▶ [Exercise prompt]
From the listing below, count the lines that contain the string "units", then state only that number.

▶ [Dataset]

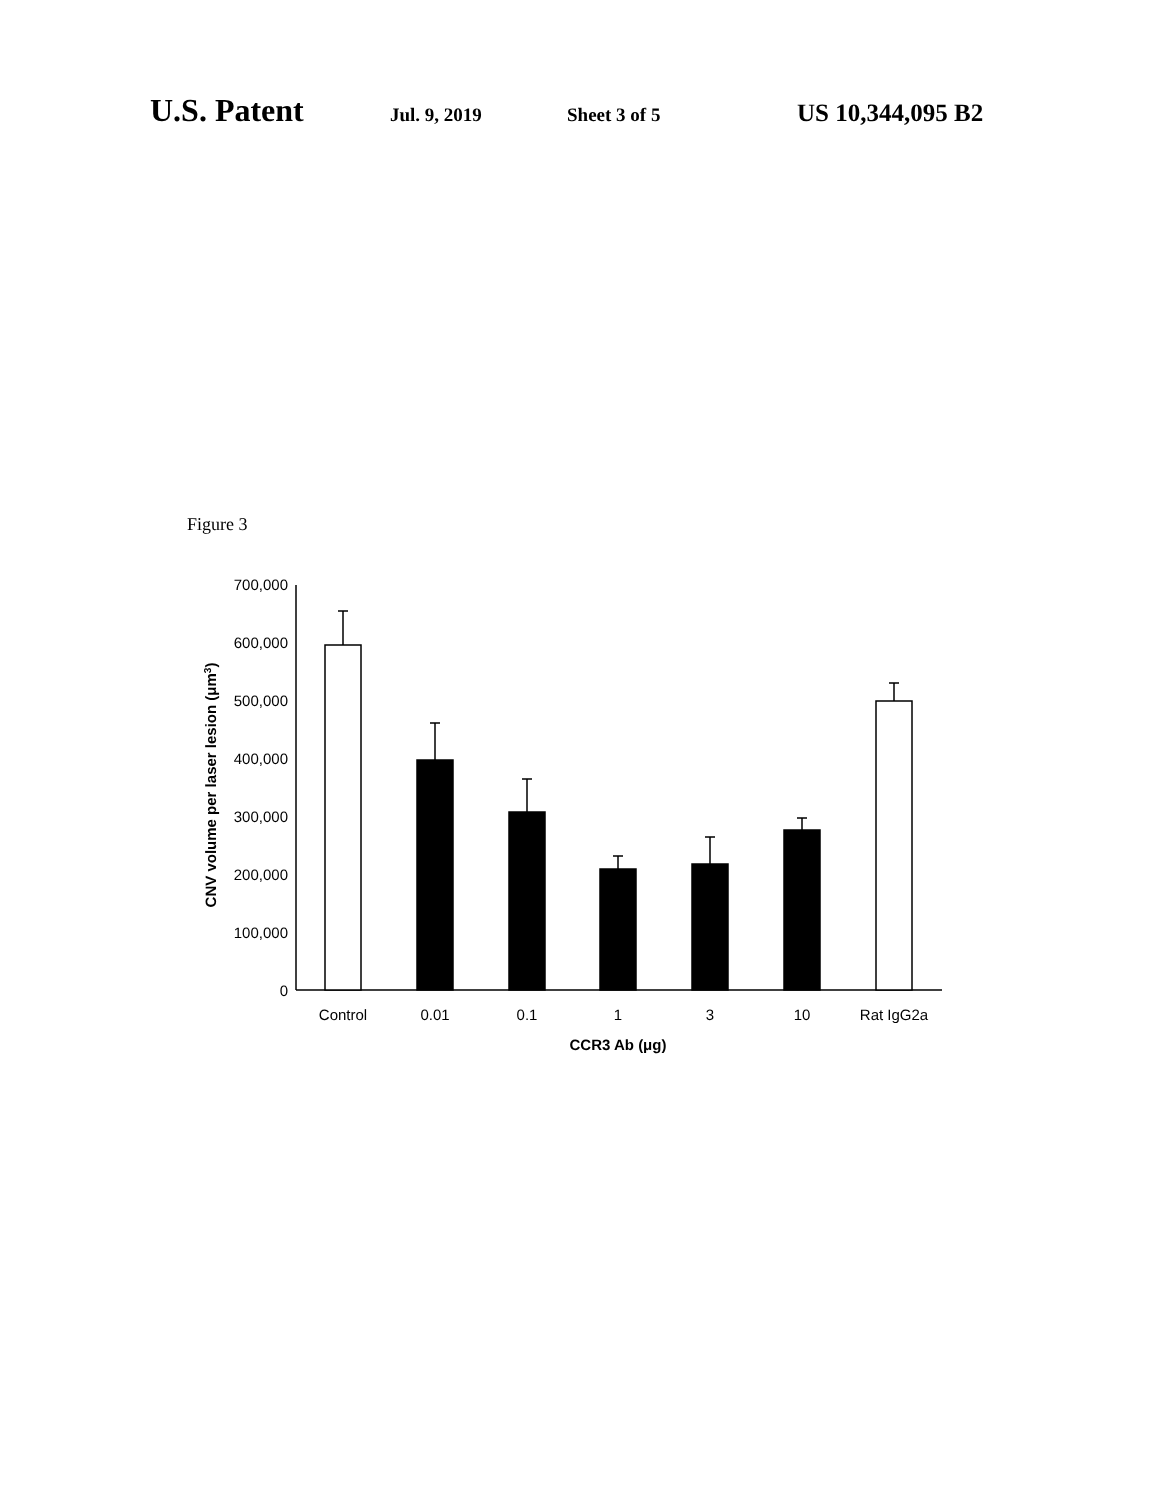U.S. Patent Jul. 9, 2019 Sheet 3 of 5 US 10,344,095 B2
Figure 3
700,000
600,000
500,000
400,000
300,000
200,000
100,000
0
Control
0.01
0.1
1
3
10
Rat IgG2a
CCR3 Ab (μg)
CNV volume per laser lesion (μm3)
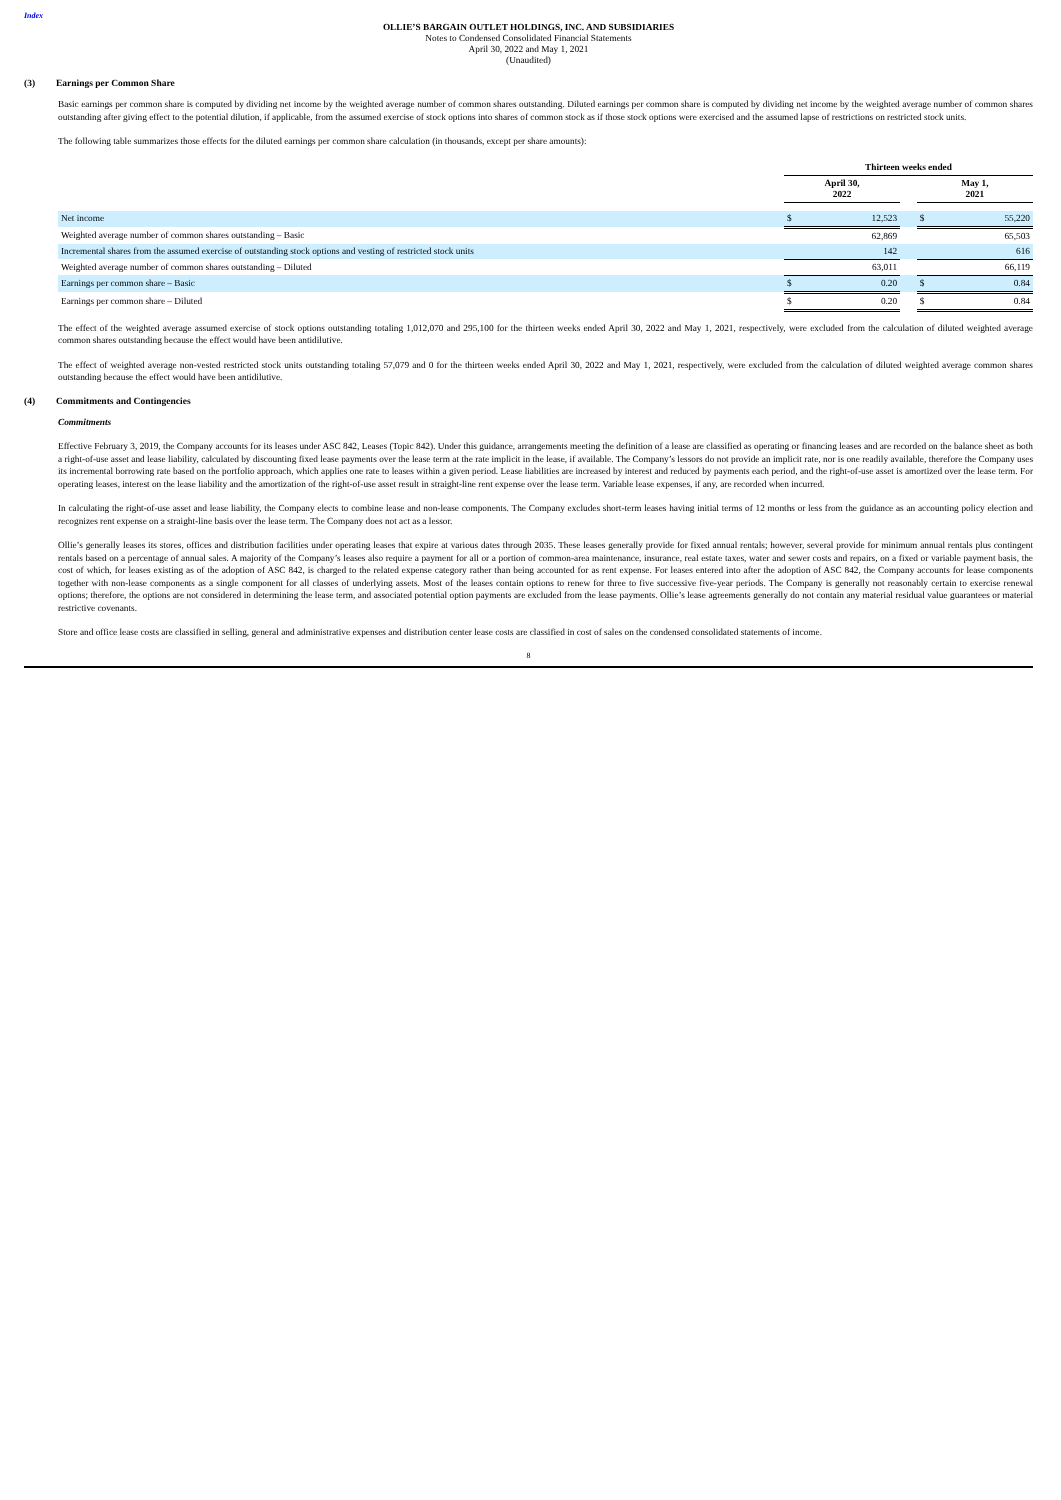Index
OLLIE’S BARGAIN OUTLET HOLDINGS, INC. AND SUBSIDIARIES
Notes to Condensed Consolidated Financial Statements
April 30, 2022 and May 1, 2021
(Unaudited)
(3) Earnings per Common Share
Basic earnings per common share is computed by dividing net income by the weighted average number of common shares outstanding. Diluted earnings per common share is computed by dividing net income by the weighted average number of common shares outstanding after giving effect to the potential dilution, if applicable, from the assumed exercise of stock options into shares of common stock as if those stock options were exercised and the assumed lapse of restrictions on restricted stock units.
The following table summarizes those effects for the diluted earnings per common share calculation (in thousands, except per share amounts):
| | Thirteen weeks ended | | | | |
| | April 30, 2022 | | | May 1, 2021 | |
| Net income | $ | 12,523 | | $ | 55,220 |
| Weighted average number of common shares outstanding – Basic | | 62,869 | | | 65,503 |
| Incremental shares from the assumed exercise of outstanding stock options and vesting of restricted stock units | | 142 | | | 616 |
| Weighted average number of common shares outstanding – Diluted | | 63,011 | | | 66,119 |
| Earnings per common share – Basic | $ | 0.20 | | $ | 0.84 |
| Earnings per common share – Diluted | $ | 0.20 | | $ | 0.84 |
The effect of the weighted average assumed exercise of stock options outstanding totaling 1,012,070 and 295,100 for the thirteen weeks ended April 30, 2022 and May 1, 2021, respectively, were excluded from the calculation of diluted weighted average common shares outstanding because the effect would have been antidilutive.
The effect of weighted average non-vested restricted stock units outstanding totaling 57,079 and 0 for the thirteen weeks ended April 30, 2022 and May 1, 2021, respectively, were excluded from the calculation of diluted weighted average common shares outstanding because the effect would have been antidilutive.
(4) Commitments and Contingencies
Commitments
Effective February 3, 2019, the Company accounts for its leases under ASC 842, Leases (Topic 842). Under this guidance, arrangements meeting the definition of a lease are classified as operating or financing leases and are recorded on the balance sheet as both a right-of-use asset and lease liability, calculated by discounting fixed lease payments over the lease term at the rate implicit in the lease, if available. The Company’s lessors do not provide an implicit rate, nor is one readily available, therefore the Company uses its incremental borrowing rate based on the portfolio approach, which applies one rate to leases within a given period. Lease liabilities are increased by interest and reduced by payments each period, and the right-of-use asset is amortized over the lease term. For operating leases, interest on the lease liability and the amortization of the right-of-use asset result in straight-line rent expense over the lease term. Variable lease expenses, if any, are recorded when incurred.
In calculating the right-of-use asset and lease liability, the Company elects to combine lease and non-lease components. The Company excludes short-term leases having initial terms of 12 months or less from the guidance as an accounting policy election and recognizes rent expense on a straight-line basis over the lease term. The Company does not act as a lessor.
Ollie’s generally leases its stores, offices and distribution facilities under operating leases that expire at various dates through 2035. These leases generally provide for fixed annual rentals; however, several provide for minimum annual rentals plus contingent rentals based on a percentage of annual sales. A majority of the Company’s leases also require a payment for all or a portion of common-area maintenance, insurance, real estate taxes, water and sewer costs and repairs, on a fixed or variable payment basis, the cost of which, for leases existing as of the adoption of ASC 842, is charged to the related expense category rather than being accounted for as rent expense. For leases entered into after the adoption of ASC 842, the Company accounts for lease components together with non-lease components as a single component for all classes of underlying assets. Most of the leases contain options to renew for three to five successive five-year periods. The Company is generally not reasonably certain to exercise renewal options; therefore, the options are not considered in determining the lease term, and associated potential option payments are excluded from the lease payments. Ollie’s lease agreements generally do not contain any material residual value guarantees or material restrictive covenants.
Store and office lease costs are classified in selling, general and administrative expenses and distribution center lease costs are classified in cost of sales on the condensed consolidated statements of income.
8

▶ [Response to the exercise]
3